The real test of RF-fingerprinting is to be able to distinguish between two identical transmitters. Here, we leverage a pair of key fobs for the same vehicle. The same series of plots leading the feature engineering on the signal from the earlier fobs is shown below. What can be seen is that the signal is much noisier and transient is much sharper, thus harder to characterize. The other fob for the same car has a signal which is visually identical to the human eye. Can machine learning distinguish them? We feed these features into a neural net to see if it can decipher the difference between two identical fobs.
Neural Net and Results
We took three recordings of each fob at different locations with respect to our SDR, to generate different received power levels, and signal-to-noise ratios. Each pulse was then turned into a set of 32-bit long features through the series of pre-processing steps similar to those depicted above. Both feature sets were trimmed to the same length for fob 1 and fob 2, and split in half into training/test datasets. The data sets were then fed into a shallow convolutional neural network (CNN) using the tflearn library with GPU support. The net was run for 1000 epochs on a Dell Inspiron laptop with a NVIDIA GTX 1650, which only takes about 20s (it takes much longer without GPU support). By providing CNN both training and testing data, the accuracy of the model can be tracked as the neural net evolves. Plots of the CNN's loss and accuracy vs. step are shown below, which indicate an accuracy of >95% in detection between the two fobs.

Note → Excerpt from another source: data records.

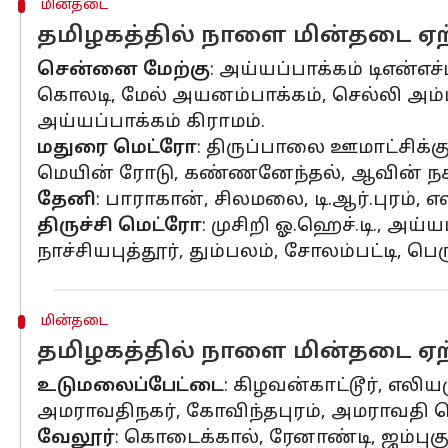
மின்தடை
தமிழகத்தில் நாளை மின்தடை ஏற்ப
சென்னை மேற்கு
: அய்யப்பாக்கம் டிஎன்எச
கொலடி, மேல் அயனம்பாக்கம், செல்லி அம்ம
அய்யப்பாக்கம் கிராமம்.
மதுரை மெட்ரோ
: திருப்பாலை ஊமாட்சிக்கு
மெயின் ரோடு, கண்ணனேந்தல், ஆவின் நகர்
தேனி
: பாராகான், சிலமலை, டி.ஆர்.புரம், எ
திருச்சி மெட்ரோ
: முசிறி ஓ.ஹெச்.டி., அய
நாச்சியபுத்தூர், தும்பலம், சோலம்பட்டி, பெ
மின்தடை
தமிழகத்தில் நாளை மின்தடை ஏற்ப
உடுமலைப்பேட்டை
: கிழவன்காட்டூர், எலிய
அமராவதிநகர், கோவிந்தபுரம், அமராவதி செக
வேலூர்
: கொடைக்கால், ரேனாண்டி, ஜம்புகு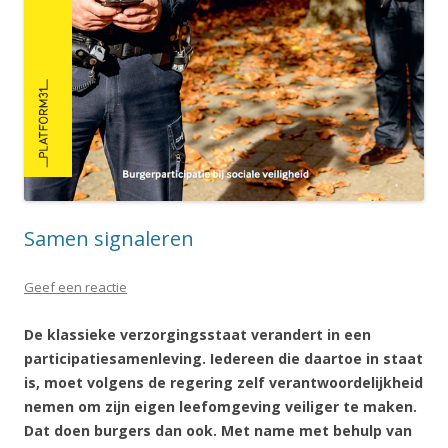
Samen signaleren
Geef een reactie
De klassieke verzorgingsstaat verandert in een
participatiesamenleving. Iedereen die daartoe in staat
is, moet volgens de regering zelf verantwoordelijkheid
nemen om zijn eigen leefomgeving veiliger te maken.
Dat doen burgers dan ook. Met name met behulp van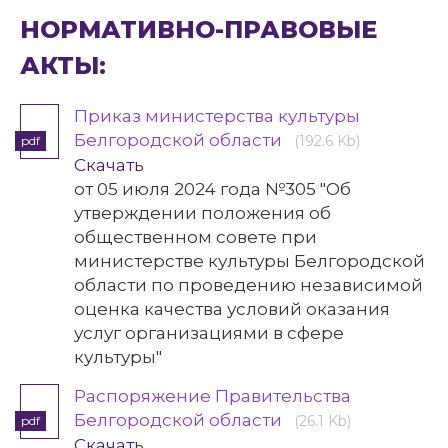
НОРМАТИВНО-ПРАВОВЫЕ
АКТЫ:
Приказ министерства культуры
Белгородской области
(192.6 Kb)
pdf
Скачать
от 05 июля 2024 года №305 "Об
утверждении положения об
общественном совете при
министерстве культуры Белгородской
области по проведению независимой
оценка качества условий оказания
услуг организациями в сфере
культуры"
Распоряжение Правительства
Белгородской области
(26.1 Kb)
pdf
Скачать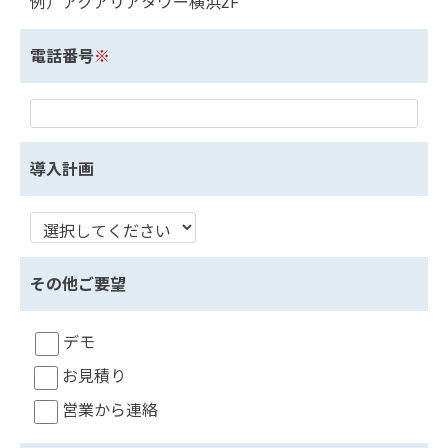
例）アクアリアタワー横浜2F
電話番号
※
導入計画
その他ご要望
デモ
お見積り
営業から連絡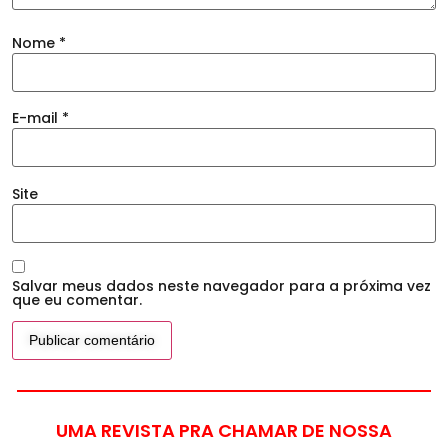
Nome
*
E-mail
*
Site
Salvar meus dados neste navegador para a próxima vez
que eu comentar.
UMA REVISTA PRA CHAMAR DE NOSSA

Below is a graph illustrating the neural net, courtesy of TensorBoard, which is integrated into TFLearn .
We demonstrated a proof of concept AI-based RF-fingerprinting algorithm which was shown to distinguish between two identical key fobs operating at 315MHz at 95% accuracy. The system consisted of a RTL-SDR for the RF front-end and open-source Python-based libraries for the feature engineering and machine learning components. The algorithm produces features which are well suited for AI-based applications. While the algorithm is specific to PSK modulation, the concept could be adopted to other modulation schemes.